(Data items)
══════
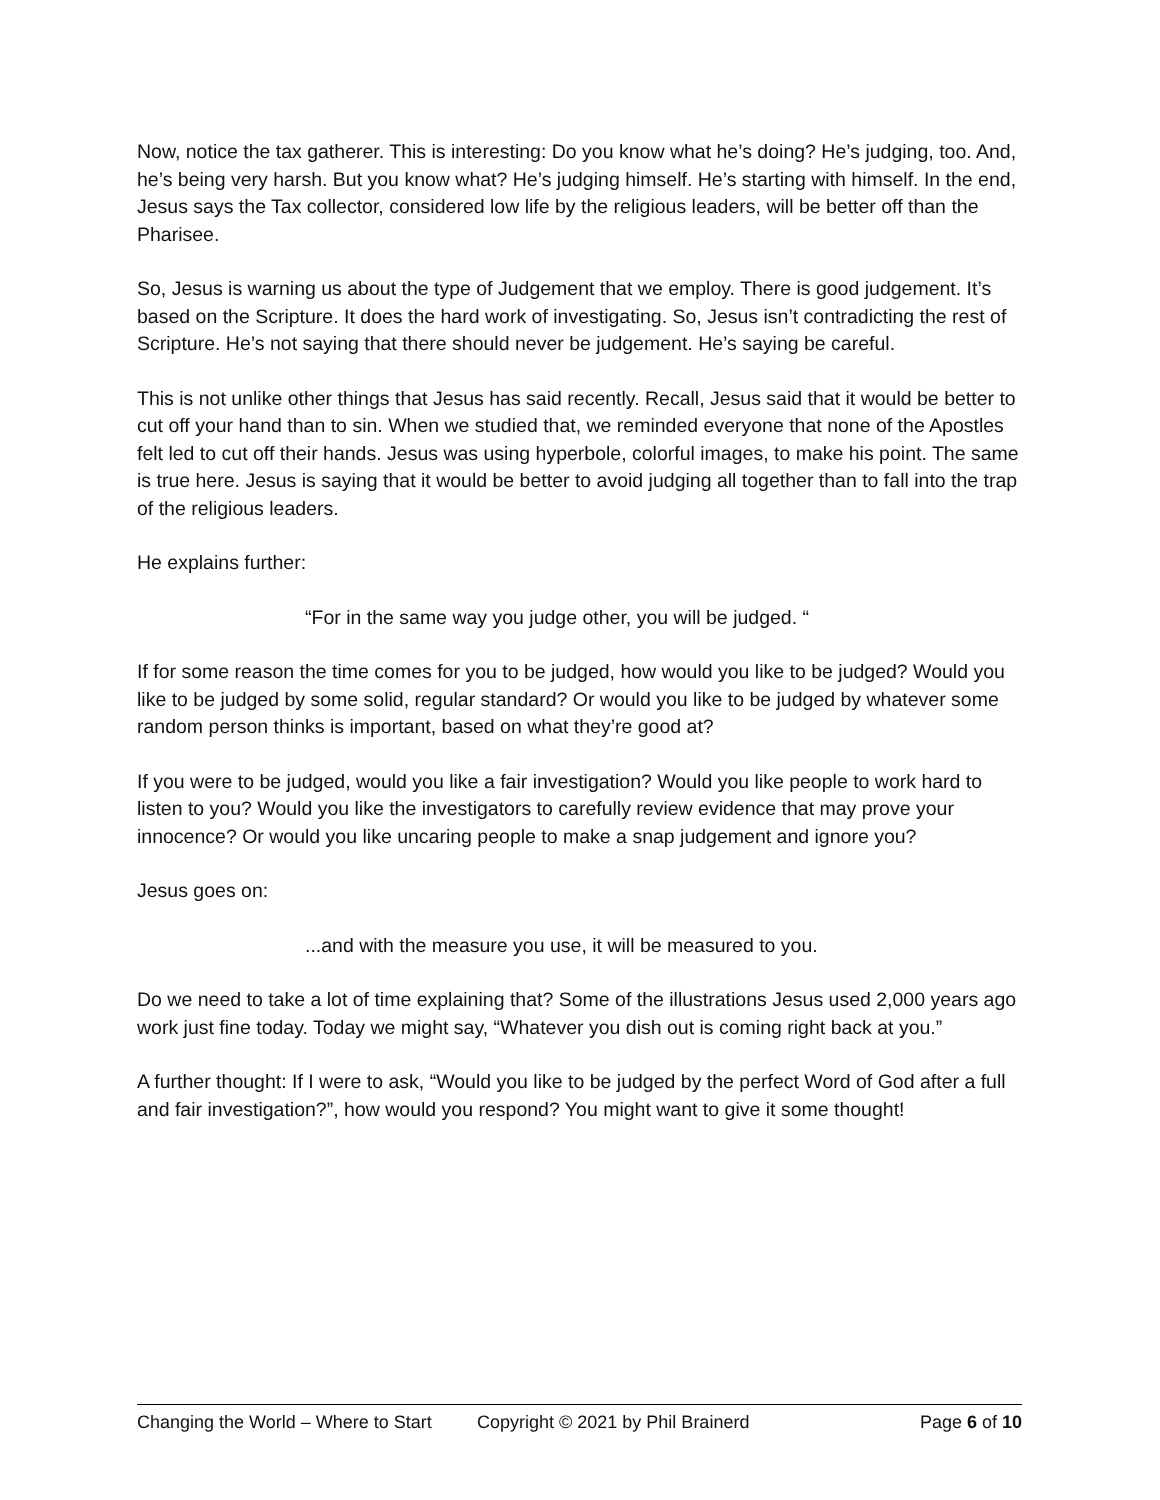Now, notice the tax gatherer. This is interesting: Do you know what he’s doing? He’s judging, too. And, he’s being very harsh. But you know what? He’s judging himself. He’s starting with himself. In the end, Jesus says the Tax collector, considered low life by the religious leaders, will be better off than the Pharisee.
So, Jesus is warning us about the type of Judgement that we employ. There is good judgement. It’s based on the Scripture. It does the hard work of investigating. So, Jesus isn’t contradicting the rest of Scripture. He’s not saying that there should never be judgement. He’s saying be careful.
This is not unlike other things that Jesus has said recently. Recall, Jesus said that it would be better to cut off your hand than to sin. When we studied that, we reminded everyone that none of the Apostles felt led to cut off their hands. Jesus was using hyperbole, colorful images, to make his point. The same is true here. Jesus is saying that it would be better to avoid judging all together than to fall into the trap of the religious leaders.
He explains further:
“For in the same way you judge other, you will be judged. “
If for some reason the time comes for you to be judged, how would you like to be judged? Would you like to be judged by some solid, regular standard? Or would you like to be judged by whatever some random person thinks is important, based on what they’re good at?
If you were to be judged, would you like a fair investigation? Would you like people to work hard to listen to you? Would you like the investigators to carefully review evidence that may prove your innocence? Or would you like uncaring people to make a snap judgement and ignore you?
Jesus goes on:
...and with the measure you use, it will be measured to you.
Do we need to take a lot of time explaining that? Some of the illustrations Jesus used 2,000 years ago work just fine today. Today we might say, “Whatever you dish out is coming right back at you.”
A further thought: If I were to ask, “Would you like to be judged by the perfect Word of God after a full and fair investigation?”, how would you respond? You might want to give it some thought!
Changing the World – Where to Start Copyright © 2021 by Phil Brainerd Page 6 of 10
══════
REQUIRED ACTION:
An exact copy is needed of the closing lines of the entries above, counting from the one that contains "A further thought: If" and including it and the last.

RESPONSE TO THIS EXERCISE:
A further thought: If I were to ask, “Would you like to be judged by the perfect Word of God after a full and fair investigation?”, how would you respond? You might want to give it some thought!
Changing the World – Where to Start Copyright © 2021 by Phil Brainerd Page 6 of 10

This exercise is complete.